[TEXT SHOWN]
# West down, Hampshire



## Bunker Bill (Feb 21, 2011)

West down.

Now a park area and woodland walks, from the main road there is a WW2 concrete road that leads up to the car park enclosure which i would think had quite a substantial building there in the past.

Cant find much info on this place, it is not far from Chilbolton airfield but i do not think it is connected in any way.

most of these buildings would be hidden from the air by woodland.

There are a number of concrete building bases and what I believe may be munitions storage area's, although not sure on them, they have no roofs and no sign of there being one, saw 5 in total but there may be more.

Also a nice pre-fabricated underground air raid shelter, which had the origional hand rail around the top still .

Close to this was another strange building with blast walls on 3 sides surrounding a internal building that looked like it housed some pretty big electrical equipment, this internal building had 4 openings on the 4 sides.

[TO DO]
1 – Rewrite the stretch of the West Down post from "Now a park area" through "may be more.", replacing "woodland" with "forest".
2 – Translate this sentence from the West Down post into Spanish: "most of these buildings would be hidden from the air by woodland."
3 – According to the West Down post, how many of the possible munitions storage areas were seen?
Please note that the data after the West Down post plays no part in this.

[COLLECTED DATA]

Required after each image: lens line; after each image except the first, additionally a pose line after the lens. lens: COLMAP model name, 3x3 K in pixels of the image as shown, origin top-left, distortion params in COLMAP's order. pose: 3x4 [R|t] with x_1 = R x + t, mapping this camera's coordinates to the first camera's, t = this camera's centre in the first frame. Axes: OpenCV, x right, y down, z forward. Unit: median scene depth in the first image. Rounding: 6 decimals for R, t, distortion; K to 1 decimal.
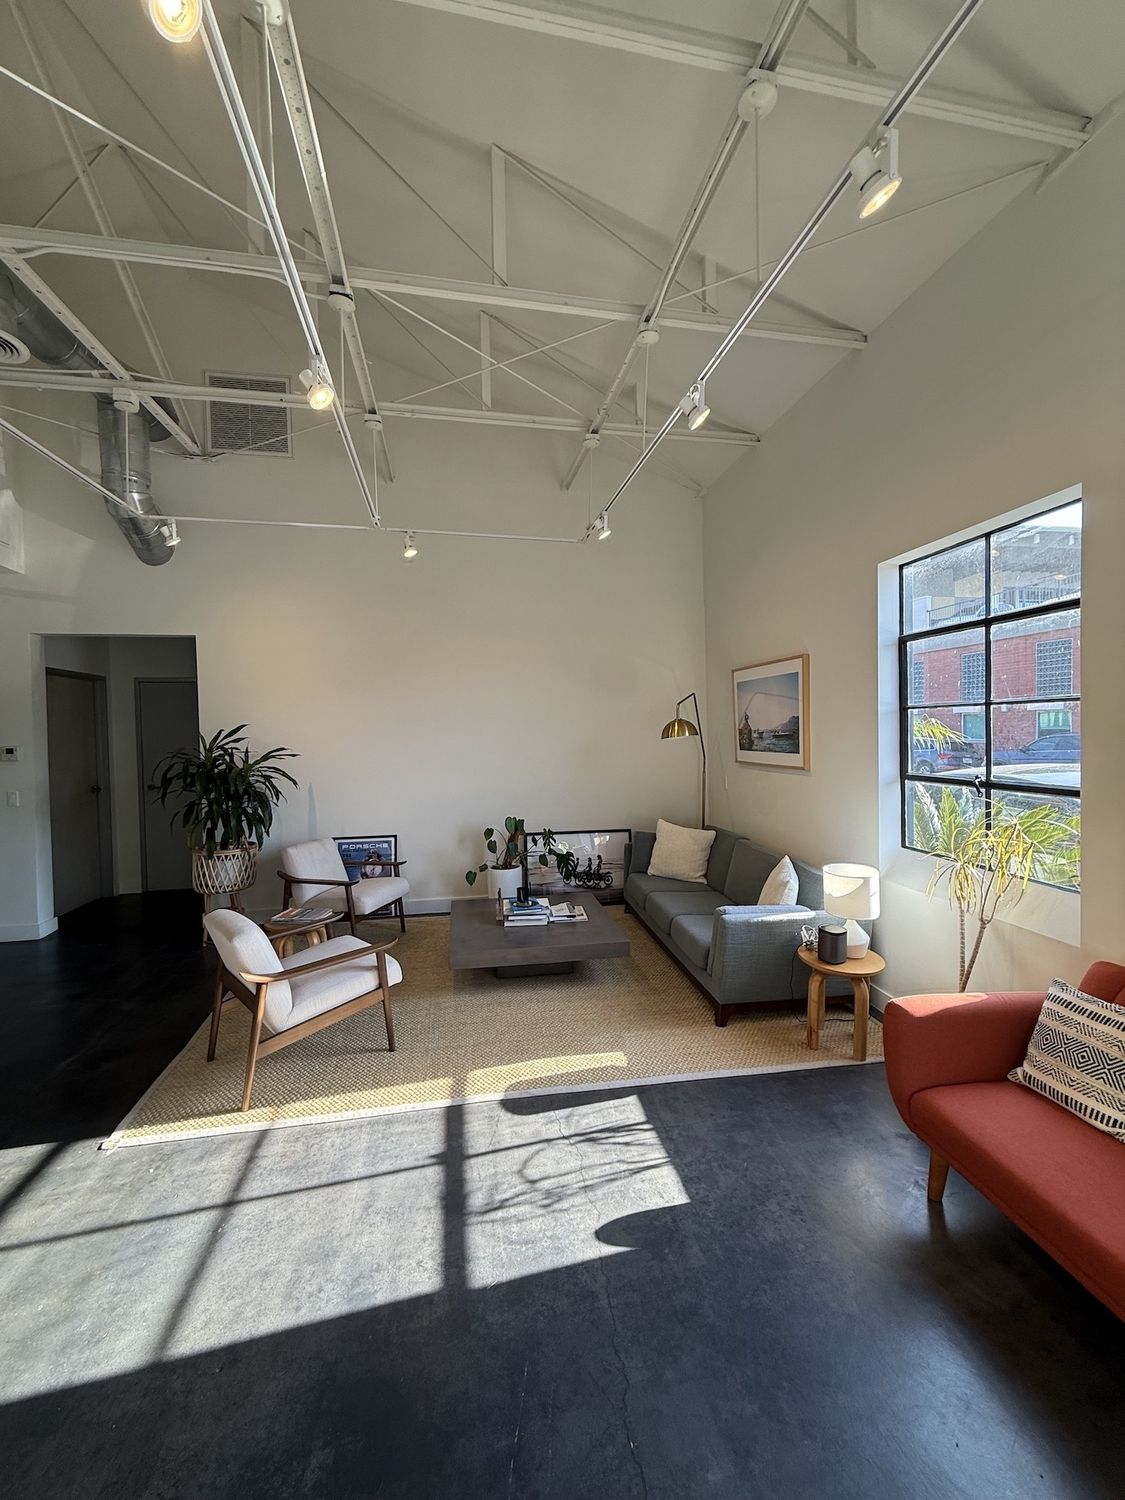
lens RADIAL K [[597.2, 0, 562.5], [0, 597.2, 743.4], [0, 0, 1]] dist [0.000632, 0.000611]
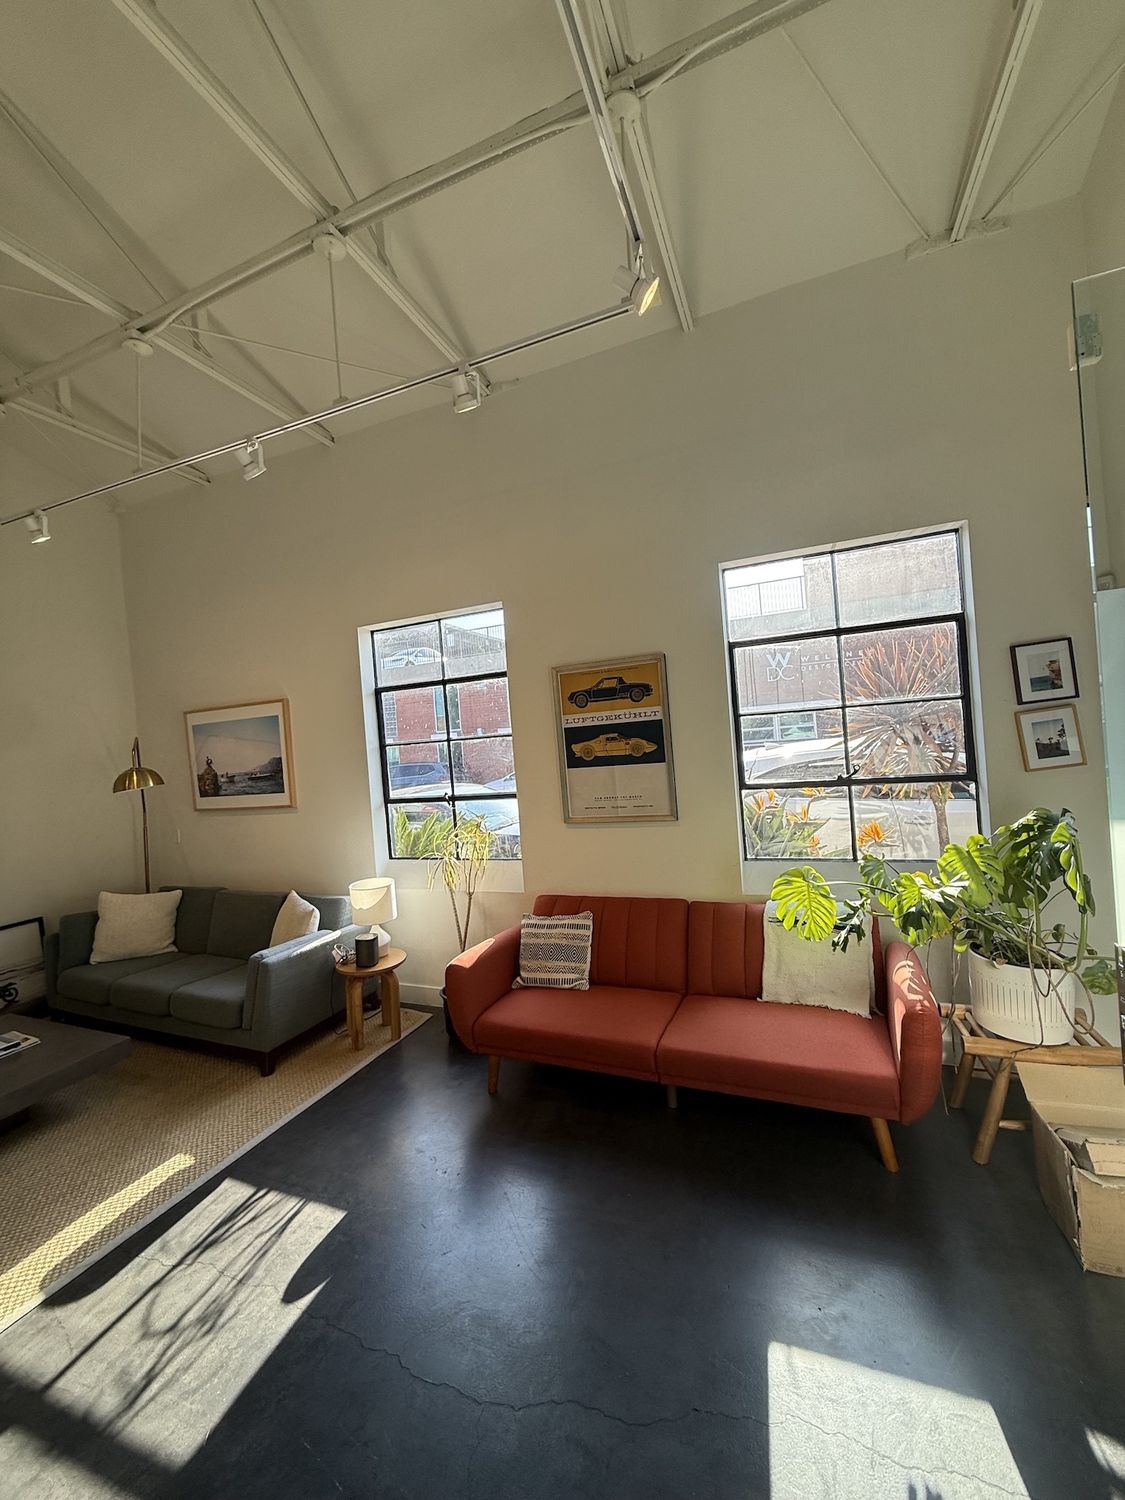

[PER-TASK ANSWERS]
1 –
Now a park area and forest walks, from the main road there is a WW2 concrete road that leads up to the car park enclosure which i would think had quite a substantial building there in the past.

Cant find much info on this place, it is not far from Chilbolton airfield but i do not think it is connected in any way.

most of these buildings would be hidden from the air by forest.

There are a number of concrete building bases and what I believe may be munitions storage area's, although not sure on them, they have no roofs and no sign of there being one, saw 5 in total but there may be more.

2 – La mayoría de estos edificios quedarían ocultos desde el aire por el bosque.

3 – Five in total.